El PPCV suele responsabilizar a la izquierda de haber judicializado la vida política. Sostiene que desde los bancos de la oposición se inspiró una estrategia programada según la cual los órganos judiciales debían ser utilizados como un arma paralela del debate político a fin de profundizar en la erosión del partido en el gobierno, lo que inauguró una época inédita. La catarata de denuncias, querellas o demandas dirigidas a la magistratura o la fiscalía que eran contestadas con autos, calificaciones o sentencias -o ¡archivos!- fue insistente y generó un clima enrarecido, como si los elementos que formaban parte de la geometría política hubieran enloquecido y se dispusieran en el espacio a la manera de un Gris o un Picasso, la nariz donde los pies y las piernas donde la boca. La política cedía así parte de su soberanía - de su autoridad, de su crédito- y subordinaba su voz a la de los tribunales, que emergían como centro moral del debate y determinaban los tiempos políticos. Algunos procesos fueron de gran calado, es obvio constatarlo, pero otras denuncias ligeras parecían entregadas de antemano al extenso campo de los fuegos artificiales multicolores: se diría que buscaban el simulacro en lugar de la verdad, el auxilio de los jueces en vez del propio juicio, con el objetivo indisimulado de reforzar su posición ante los partidos antagónicos y enaltecer el ruido mediático. Oiga, juez, échenos una mano, que necesitamos de su legitimidad, o no alcanzamos a investigar estos indicios adecuadamente, o tenemos tanto trabajo y estamos tan agotados que no damos para más, o le requerimos sinceramente para cobrarnos una pieza política malherida. Algo así. La primera conclusión fue la de un cierto desequilibrio entre los poderes: el peso de la lógica judicial penetró hasta los huesos en la dialéctica política, debilitando su autonomía.

Esa tesis del PPCV, no exenta de sensatez en algunos aspectos, se rompe en mil pedazos cuando aflora, como un holograma contrapuesto, la figura del asesor Luis Salom, una suerte de estilita del partido en cuestión que de pronto siente una atracción biológica por los juzgados posibles e imposibles, reales o imaginarios, por toda la constelación de juzgados de un big bang infinito y agotador. Desde entonces, no hay lance -­o trance-­ de la izquierda, por trivial que éste sea, en el que no advierta Salom un material rústico destinado a su moldeado posterior por parte de la magistratura o de cualquier otra institución con cuerpo de tribunal. En uno de los casos, una juez le reconvino: «...se limita a imputar un delito... sin traer principio de prueba alguna, indicio sólido y serio...». Bueno. Salom bien podría replicar: «Por qué he de pasar yo horas y horas investigando algo si me lo pueden indagar en la Ciudad de la Justicia mientras yo leo a Le Carré o me voy a ver una peli». O bien: «¿Cómo he de deducir yo si hay verdad en lo que percibo en este o aquél hecho sospechoso si no soy Platón ni Hegel y no he sido bañado por la Divina Providencia para tal misión? Para eso están los juzgados». Ese razonamiento es del todo discutible. Porque si seguimos ese hilo acabaremos llevando a los tribunales el misterio de la Santísima Trinidad, a ver si es cierto, o el Segundo Principio de la Termodinámica, a ver si es útil o está suficientemente probado. Como si la verdad científica fuera democrática. Menuda bobada.

• [Requisitos de las tareas]
1. Resume en dos oraciones el texto sobre la judicialización de la vida política.
2. Escribe lo que sigue en el texto sobre la judicialización de la vida política, a partir de su última oración.

• [Datos]
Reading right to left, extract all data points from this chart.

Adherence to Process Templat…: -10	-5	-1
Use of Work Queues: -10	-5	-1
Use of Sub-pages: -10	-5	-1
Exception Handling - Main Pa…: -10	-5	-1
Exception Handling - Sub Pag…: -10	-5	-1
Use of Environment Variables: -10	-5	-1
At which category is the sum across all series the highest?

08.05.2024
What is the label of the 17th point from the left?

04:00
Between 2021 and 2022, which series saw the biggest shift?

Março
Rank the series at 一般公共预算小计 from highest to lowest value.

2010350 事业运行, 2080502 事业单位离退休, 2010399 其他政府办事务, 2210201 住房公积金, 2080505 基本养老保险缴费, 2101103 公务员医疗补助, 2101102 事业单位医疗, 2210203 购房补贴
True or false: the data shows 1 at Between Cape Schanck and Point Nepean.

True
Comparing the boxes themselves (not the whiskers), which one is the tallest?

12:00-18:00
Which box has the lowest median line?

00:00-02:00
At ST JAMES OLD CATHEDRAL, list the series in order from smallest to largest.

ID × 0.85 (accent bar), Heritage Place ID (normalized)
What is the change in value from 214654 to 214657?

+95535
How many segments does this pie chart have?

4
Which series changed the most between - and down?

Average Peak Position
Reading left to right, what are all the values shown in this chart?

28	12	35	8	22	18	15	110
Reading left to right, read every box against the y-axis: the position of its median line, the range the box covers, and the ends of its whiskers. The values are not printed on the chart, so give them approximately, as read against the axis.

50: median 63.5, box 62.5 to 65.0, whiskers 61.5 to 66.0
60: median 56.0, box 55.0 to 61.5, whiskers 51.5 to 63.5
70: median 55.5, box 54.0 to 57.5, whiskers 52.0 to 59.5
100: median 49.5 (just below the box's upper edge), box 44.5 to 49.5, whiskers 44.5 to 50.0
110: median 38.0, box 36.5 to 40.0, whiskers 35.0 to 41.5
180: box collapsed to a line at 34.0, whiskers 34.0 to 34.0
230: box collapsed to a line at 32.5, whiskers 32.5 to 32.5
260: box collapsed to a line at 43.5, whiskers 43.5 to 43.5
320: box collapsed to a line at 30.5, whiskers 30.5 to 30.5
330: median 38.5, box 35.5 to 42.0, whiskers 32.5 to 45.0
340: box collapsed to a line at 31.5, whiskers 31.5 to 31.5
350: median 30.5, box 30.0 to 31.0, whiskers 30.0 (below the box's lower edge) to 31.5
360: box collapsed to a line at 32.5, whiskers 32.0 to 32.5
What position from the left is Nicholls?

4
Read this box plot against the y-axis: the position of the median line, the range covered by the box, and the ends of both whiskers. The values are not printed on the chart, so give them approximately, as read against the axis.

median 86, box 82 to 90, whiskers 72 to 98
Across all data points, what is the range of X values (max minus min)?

• [Respuestas del ejercicio]
1. El PPCV responsabiliza a la izquierda de haber judicializado la vida política con una catarata de denuncias y querellas que subordinó la política a los tribunales y provocó un desequilibrio entre los poderes. Esa tesis se rompe con la figura del asesor Luis Salom, que lleva a los juzgados cualquier lance de la izquierda y al que una juez reprochó imputar un delito sin principio de prueba alguno.

2.
De modo que todo lo que el PPCV le achacaba a la izquierda sobre la judicialización de la política lo eleva el tal Salom al séptimo cielo, lo infla y engorda como si esculpiera una pieza de Botero. Y dado que la Naturaleza tiende a la reproducción permanente de sus elementos, ahora están apareciendo en el PPCV «Saloms» por todas partes, como si hubiera necesidad de chiflar más aún el escenario político. La medicina que aplicó la antigua oposición la administra ahora el PP desde la misma oposición, no entremos ahora en la naturaleza o significado de las denuncias. O en su excentricidad. Sólo en la abundancia, en el caudal interminable, en su explosión numérica. Ojo por ojo, diente por diente, juzgado por juzgado. La política desciende así a los infiernos, y ya se puede citar aquí sin reparos la frase de Molière en El señor de Pourceaugnac: «Aquí primero los cuelgan y después los juzgan». Más o menos como en València, 350 años después. Cuando la trituradora se pone en marcha, los términos empiezan a invertirse en el imaginario social: el político en cuestión ha de demostrar su inocencia ante la opinión pública mientras sus pedacitos sanguinolentos salpican las portadas y las ondas y el debate político muda hacia un lujurioso petardeo, postergando de este modo, ay!, las cuestiones sustanciales de esta tierra. De esta tierra de Dios, ayer trigo y hoy arroz (y juzgados).